Northern Morocco is mountainous, and Tangier slopes steeply down to the waterfront. Walking about will give you a good workout, but taxis are cheap by U.S. standards. I paid about $5 for a trip to the railway terminal—would have cost me extra for additional passengers or luggage.
Compared to some Muslim countries, Morocco is decidedly open-minded. Lot’s of women go around bare-headed, and you can get a drink in the restaurant. Expect the traditional call to prayers in the evening, but there are also synagogues and Protestant and Catholic churches. And, there’s Pizza Hut, and McDonald’s.
Close by the ferry landing is the medina, the original walled city. Walk down from the hotel and find one of the openings into the Medina. Stroll the twisting, narrow streets and take in the many markets and the brightly-painted fronts. It’s not just business. People live here, and their houses blend with the adjacent shops and offices. The scents of exotic cooking come from many doors.
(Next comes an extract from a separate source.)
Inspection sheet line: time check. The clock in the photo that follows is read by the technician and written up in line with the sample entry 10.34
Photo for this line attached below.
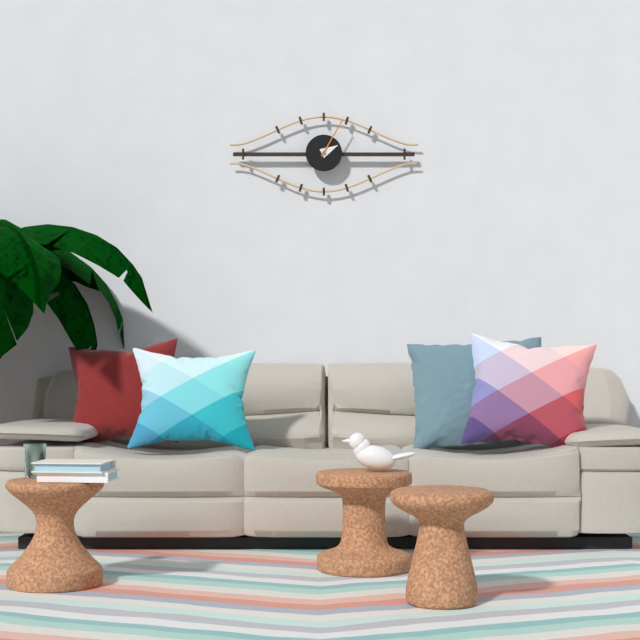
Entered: 2.05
A great tradition is the evening stroll. Head down Mohamed V after dark and encounter thousands of people clogging the sidewalks. Groups of up to five women will be walking side-by-side, arms interlocked, taking in the evening. It’s no time to be in a hurry.
Eat well. We skipped the American style shops and dined on pasta at an establishment near the hotel. The mint tea is a must. The waiter brought out a pot to serve our party of four. Our dessert was an ice cream dish that most resembled Neapolitan. We went back the next two nights, as well.